EGYPT’S current account deficit narrowed to $13.2 billion in the nine months through March 2025, from $17.1bn in the same period a year earlier, Egypt’s central bank said yesterday.
The bank attributed the slimmer deficit to an 86.6 per cent increase in remittances from Egyptians working abroad, as well as a rise in the services surplus due to 23pc higher tourism revenue.
Oil exports declined by $430.5 million to $4.2bn, from $4.6bn a year earlier, while oil imports increased by $4.8bn to $14.5bn, from $9.7bn.
Egypt has been seeking to import more fuel oil and liquefied natural gas this year to meet its power demands after enduring blackouts during periods of shaky gas supply in the past two years.
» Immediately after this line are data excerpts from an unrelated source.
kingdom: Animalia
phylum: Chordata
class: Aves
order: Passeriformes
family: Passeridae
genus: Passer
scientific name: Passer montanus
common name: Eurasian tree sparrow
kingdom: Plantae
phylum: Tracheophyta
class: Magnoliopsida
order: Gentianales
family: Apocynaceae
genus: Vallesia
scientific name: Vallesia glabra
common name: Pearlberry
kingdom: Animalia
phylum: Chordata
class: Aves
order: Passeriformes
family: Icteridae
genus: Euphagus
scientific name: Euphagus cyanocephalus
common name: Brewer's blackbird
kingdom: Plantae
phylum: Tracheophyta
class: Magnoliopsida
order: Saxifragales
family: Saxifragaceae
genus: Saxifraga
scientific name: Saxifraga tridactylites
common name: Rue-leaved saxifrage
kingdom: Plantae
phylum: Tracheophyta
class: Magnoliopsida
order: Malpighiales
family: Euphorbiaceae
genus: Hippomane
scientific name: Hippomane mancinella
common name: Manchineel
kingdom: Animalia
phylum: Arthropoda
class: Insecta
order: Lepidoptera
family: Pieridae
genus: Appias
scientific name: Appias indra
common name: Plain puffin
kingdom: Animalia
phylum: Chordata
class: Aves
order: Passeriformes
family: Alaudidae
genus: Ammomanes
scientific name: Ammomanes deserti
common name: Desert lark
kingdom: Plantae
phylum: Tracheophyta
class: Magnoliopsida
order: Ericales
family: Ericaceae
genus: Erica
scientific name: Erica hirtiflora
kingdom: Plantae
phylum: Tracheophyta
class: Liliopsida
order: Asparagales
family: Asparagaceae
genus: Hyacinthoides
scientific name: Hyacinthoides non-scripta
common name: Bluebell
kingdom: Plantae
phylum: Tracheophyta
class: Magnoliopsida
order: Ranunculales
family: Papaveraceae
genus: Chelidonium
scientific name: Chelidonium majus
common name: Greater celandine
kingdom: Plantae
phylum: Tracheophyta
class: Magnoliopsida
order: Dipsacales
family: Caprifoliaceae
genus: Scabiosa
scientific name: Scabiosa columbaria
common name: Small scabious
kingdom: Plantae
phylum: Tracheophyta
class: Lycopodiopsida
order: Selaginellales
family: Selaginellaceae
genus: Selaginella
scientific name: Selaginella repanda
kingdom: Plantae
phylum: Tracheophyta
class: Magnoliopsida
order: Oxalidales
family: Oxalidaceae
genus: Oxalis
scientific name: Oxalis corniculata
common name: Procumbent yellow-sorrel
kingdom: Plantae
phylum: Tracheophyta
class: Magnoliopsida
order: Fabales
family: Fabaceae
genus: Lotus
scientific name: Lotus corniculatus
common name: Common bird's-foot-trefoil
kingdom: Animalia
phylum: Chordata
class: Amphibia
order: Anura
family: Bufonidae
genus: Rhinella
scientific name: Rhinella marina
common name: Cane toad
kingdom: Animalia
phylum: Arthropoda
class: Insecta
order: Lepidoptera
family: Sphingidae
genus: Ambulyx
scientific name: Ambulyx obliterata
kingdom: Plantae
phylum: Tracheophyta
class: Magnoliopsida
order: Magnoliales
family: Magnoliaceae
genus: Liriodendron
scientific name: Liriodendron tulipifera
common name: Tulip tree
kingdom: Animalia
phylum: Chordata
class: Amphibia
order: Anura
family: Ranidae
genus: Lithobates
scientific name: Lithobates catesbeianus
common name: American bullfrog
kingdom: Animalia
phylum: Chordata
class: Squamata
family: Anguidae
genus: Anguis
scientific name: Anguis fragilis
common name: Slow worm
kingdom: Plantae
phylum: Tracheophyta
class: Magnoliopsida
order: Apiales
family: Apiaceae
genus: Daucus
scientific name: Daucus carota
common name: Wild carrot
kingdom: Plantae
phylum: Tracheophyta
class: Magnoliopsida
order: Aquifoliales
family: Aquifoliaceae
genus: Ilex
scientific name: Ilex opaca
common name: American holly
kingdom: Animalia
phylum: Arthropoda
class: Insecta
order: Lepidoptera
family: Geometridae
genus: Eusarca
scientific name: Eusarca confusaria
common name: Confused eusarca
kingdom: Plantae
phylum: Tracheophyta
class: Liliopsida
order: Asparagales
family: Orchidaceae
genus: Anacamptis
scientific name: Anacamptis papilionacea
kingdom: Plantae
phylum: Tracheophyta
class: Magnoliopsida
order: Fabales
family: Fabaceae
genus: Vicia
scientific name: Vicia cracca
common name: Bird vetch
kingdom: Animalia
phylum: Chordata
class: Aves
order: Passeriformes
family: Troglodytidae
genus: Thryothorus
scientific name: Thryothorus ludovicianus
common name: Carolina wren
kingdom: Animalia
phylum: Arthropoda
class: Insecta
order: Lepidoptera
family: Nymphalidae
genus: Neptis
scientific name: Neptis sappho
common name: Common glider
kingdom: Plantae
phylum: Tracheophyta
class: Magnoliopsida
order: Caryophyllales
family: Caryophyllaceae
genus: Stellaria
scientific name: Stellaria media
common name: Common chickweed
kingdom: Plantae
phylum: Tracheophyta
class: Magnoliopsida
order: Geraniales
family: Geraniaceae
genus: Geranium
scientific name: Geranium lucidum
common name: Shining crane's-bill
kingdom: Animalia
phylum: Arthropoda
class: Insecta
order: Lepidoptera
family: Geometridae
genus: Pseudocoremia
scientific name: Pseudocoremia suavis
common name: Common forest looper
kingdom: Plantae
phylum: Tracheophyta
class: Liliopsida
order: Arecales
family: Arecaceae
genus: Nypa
Concerns intensified after the supply of natural gas from Israel to Egypt dropped during Israel’s air war with Iran.
Suez Canal revenues declined to $2.6bn, from $5.8bn in a year earlier, as revenue from the vital global trade route continued to suffer because of attacks on ships in the Red Sea.
Meanwhile, Egypt’s tourism revenue reached $12.5bn from July 2024 through March 2025, compared to $10.9bn in the same period a year earlier. Remittances from Egyptians working abroad increased to $26.4bn, from $14.5bn.
Foreign direct investment hit $9.8bn, compared to $23.7bn.